> CONSIGNE: Veuillez transformer en tableau Markdown le passage des enregistrements qui s'ouvre sur la ligne contenant "Nezávazná poptávka" et se ferme sur celle contenant "Ozvěte se nám", ces deux lignes comprises. Utilisez les colonnes « Numéro » et « Ligne », mettez une ligne par rangée et omettez les lignes vides.

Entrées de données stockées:

# # #

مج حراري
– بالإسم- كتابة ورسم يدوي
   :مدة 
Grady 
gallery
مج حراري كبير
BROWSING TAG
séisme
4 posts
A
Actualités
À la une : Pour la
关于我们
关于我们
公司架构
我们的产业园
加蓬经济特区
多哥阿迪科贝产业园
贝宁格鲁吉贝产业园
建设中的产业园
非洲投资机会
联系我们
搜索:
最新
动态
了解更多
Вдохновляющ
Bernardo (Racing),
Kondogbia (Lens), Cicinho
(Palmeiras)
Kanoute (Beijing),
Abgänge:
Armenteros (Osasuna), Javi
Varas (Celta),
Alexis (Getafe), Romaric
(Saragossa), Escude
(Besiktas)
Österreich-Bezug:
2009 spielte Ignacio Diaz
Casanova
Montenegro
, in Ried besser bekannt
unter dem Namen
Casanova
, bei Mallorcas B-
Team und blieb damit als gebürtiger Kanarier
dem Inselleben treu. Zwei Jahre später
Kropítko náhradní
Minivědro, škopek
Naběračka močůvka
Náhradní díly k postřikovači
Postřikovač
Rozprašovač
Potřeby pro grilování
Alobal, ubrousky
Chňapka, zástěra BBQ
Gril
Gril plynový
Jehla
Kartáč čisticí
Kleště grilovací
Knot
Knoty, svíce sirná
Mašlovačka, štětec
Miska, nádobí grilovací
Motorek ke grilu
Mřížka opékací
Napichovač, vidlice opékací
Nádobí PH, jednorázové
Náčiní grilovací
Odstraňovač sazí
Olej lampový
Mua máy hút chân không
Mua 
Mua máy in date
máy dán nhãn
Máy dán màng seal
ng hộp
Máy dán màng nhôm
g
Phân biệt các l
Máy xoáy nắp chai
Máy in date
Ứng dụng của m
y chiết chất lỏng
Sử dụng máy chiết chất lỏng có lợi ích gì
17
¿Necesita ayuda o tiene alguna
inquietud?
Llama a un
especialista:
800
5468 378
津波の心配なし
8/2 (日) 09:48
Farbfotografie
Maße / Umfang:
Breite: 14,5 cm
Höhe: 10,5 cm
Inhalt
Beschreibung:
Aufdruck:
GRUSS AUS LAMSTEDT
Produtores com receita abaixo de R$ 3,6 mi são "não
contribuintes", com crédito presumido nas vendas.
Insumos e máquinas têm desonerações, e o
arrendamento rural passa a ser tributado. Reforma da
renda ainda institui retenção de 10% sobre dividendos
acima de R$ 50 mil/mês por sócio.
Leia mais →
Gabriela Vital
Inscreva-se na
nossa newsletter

# # #

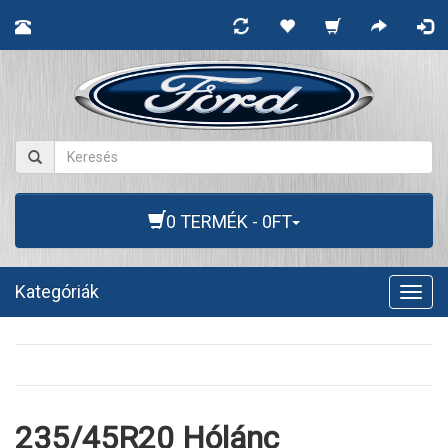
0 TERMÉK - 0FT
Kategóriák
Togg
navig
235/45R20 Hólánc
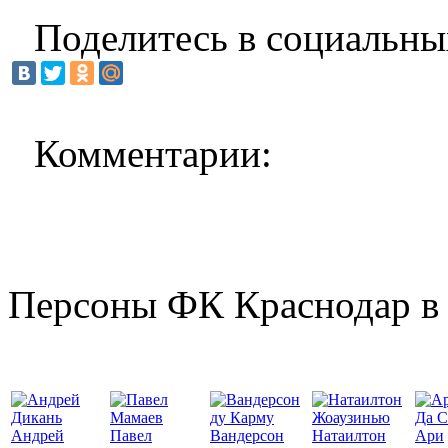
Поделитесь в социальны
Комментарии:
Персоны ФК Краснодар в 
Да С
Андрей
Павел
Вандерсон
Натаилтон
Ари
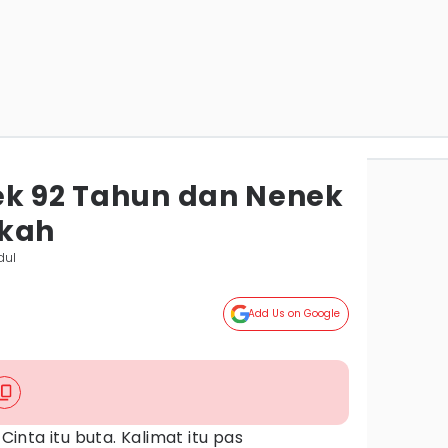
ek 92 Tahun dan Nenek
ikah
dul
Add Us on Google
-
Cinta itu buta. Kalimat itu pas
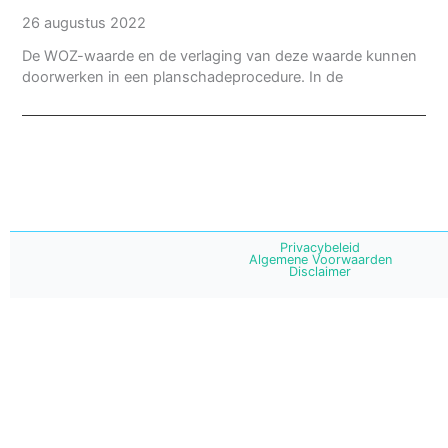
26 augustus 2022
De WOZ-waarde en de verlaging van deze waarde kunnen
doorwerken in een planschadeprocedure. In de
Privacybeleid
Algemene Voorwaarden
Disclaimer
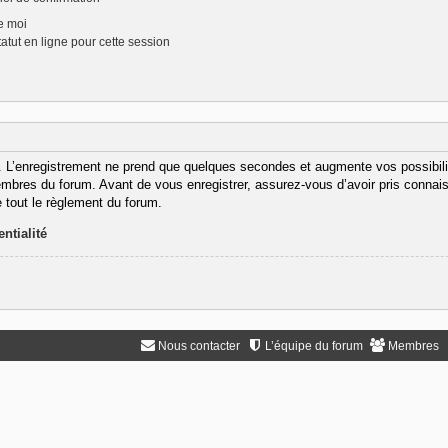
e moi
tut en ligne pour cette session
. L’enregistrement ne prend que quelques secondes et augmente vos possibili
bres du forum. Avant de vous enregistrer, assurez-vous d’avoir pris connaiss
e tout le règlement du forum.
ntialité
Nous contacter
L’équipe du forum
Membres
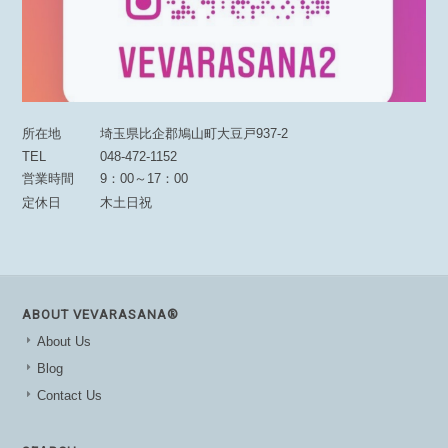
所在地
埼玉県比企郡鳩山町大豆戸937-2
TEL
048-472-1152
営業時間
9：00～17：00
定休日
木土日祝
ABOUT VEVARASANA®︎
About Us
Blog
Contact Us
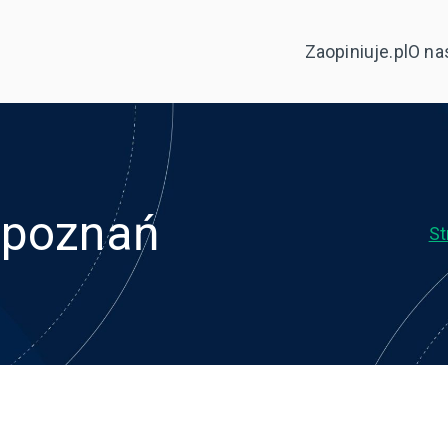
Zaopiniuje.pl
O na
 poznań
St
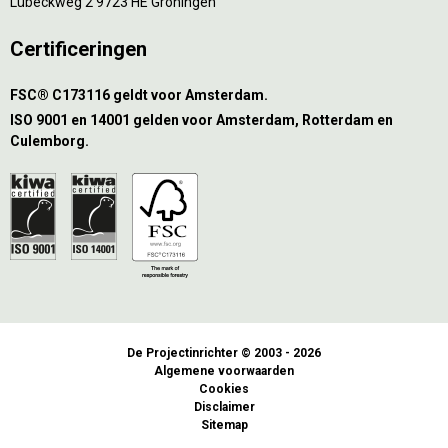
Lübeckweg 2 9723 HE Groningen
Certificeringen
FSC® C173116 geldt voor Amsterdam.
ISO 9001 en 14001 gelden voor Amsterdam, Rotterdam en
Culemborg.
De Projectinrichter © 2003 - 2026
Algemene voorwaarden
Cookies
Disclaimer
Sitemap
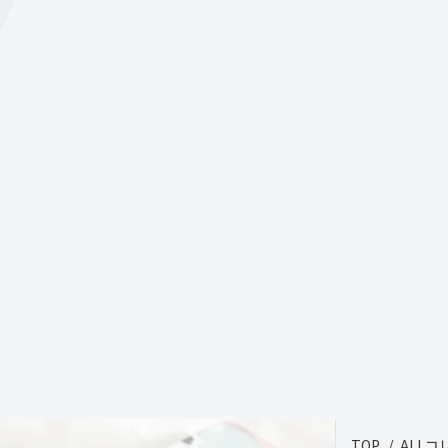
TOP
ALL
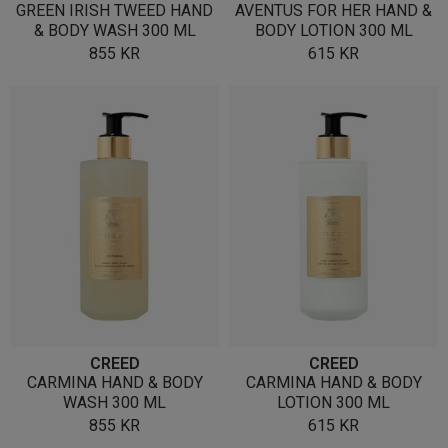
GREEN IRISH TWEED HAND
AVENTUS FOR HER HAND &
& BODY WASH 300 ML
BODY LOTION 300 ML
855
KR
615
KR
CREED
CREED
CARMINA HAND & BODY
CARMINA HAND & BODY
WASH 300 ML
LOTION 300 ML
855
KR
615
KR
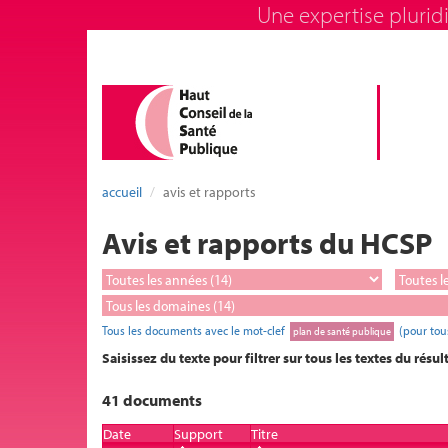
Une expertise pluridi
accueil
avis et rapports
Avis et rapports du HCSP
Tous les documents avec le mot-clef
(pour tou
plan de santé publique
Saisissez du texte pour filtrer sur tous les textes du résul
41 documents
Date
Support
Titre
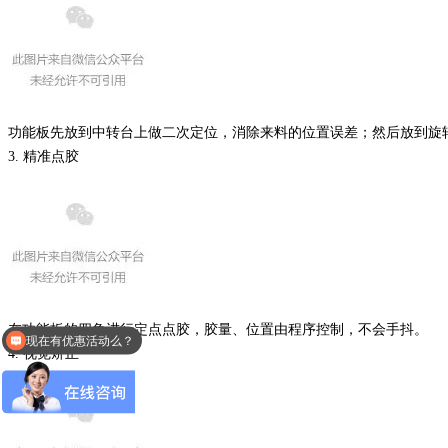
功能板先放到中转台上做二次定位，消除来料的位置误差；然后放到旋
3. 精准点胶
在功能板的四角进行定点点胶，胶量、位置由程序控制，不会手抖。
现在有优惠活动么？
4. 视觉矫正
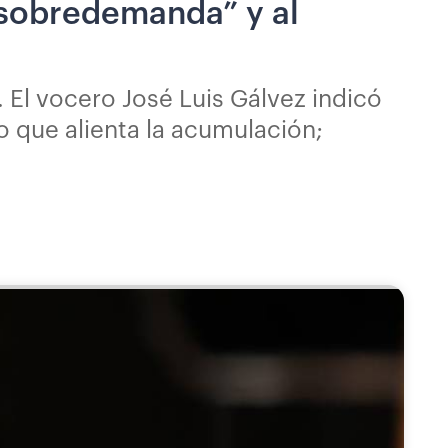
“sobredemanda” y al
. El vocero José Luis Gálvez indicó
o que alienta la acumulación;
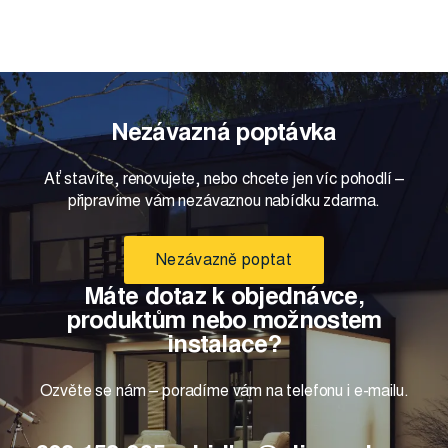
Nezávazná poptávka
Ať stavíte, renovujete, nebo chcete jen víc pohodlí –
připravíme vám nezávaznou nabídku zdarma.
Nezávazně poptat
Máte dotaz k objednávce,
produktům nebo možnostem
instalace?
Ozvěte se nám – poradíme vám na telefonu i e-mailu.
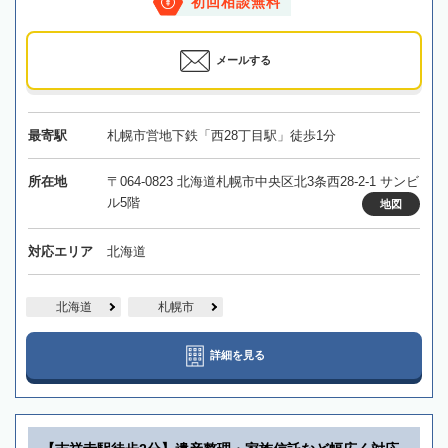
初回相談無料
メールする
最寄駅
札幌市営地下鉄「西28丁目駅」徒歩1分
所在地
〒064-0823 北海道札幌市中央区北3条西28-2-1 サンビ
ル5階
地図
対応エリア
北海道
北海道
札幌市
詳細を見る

# # #

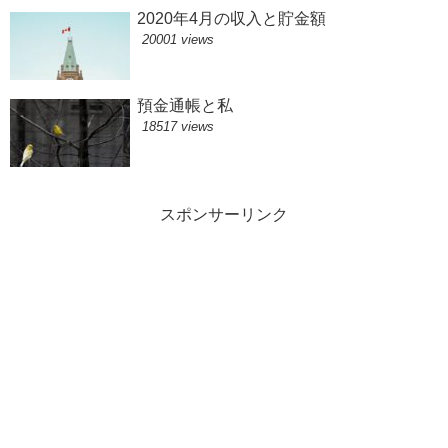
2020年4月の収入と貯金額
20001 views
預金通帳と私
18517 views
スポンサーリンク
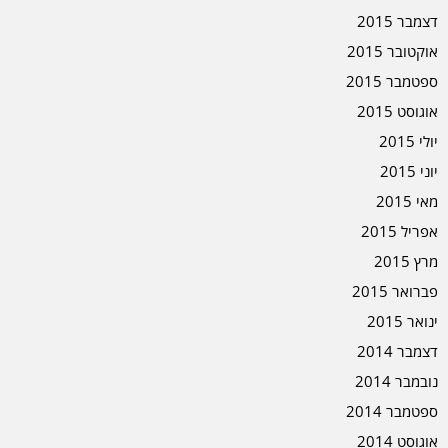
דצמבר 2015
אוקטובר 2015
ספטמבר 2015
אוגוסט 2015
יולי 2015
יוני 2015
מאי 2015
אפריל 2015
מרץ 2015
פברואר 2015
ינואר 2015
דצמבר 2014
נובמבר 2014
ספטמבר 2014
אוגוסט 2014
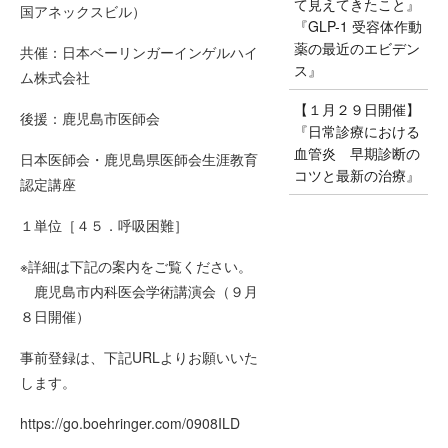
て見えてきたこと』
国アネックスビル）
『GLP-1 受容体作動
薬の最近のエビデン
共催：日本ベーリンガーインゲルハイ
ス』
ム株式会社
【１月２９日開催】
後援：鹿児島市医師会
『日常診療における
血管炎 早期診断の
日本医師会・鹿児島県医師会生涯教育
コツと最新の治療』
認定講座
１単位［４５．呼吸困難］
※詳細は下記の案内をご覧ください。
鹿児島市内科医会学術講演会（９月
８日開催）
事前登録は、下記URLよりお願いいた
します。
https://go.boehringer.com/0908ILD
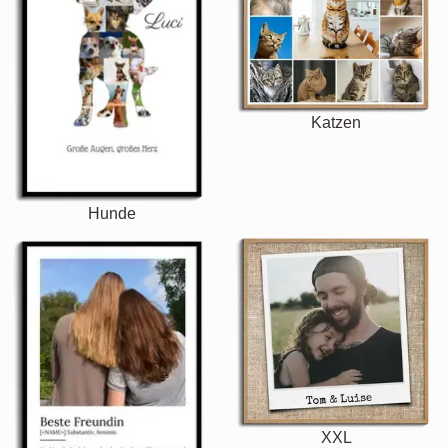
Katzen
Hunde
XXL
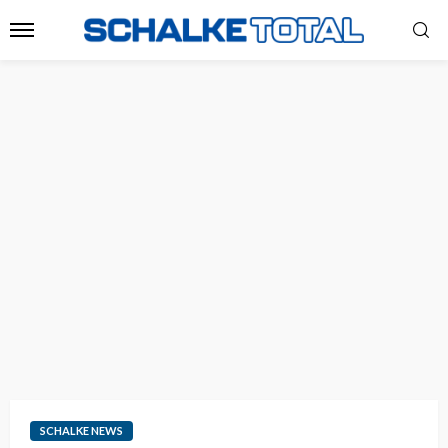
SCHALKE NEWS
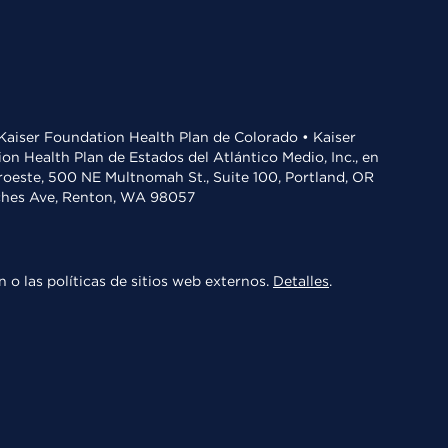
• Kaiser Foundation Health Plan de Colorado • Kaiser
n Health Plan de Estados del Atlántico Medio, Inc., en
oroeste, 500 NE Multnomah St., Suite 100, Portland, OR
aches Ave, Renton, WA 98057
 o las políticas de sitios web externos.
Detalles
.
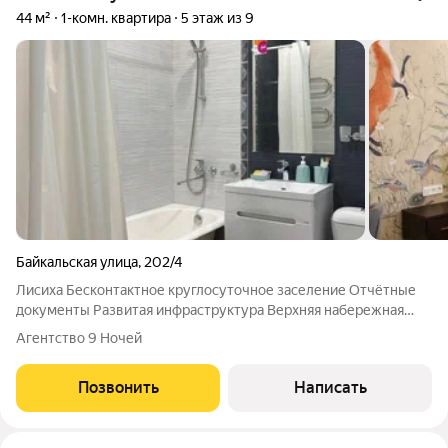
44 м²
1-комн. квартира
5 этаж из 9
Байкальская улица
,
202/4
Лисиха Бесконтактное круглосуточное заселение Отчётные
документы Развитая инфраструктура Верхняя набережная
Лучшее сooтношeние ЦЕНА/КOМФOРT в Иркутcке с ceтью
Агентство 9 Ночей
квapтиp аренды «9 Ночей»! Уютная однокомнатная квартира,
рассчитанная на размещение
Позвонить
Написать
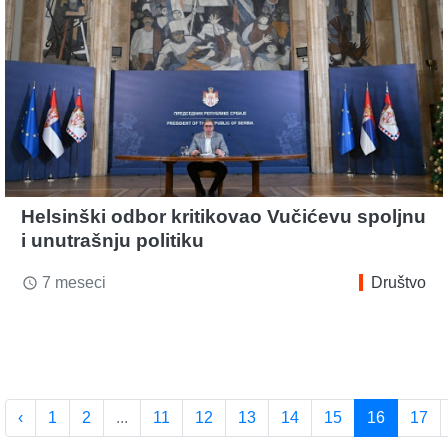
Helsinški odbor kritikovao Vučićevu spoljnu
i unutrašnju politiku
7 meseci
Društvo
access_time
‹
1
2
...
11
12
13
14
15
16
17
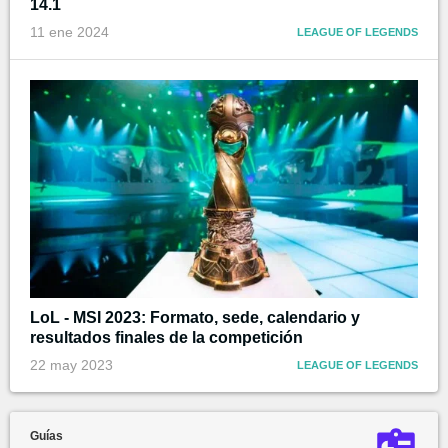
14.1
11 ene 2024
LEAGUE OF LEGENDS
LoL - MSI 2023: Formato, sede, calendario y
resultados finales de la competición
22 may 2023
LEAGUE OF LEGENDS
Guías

# # #

> RÉPONSE:
| Numéro | Ligne |
|---|---|
| 1 | Nezávazná poptávka |
| 2 | Ať stavíte, renovujete, nebo chcete jen víc pohodlí – |
| 3 | připravíme vám nezávaznou nabídku zdarma. |
| 4 | Nezávazně poptat |
| 5 | Máte dotaz k objednávce, |
| 6 | produktům nebo možnostem |
| 7 | instalace? |
| 8 | Ozvěte se nám – poradíme vám na telefonu i e-mailu. |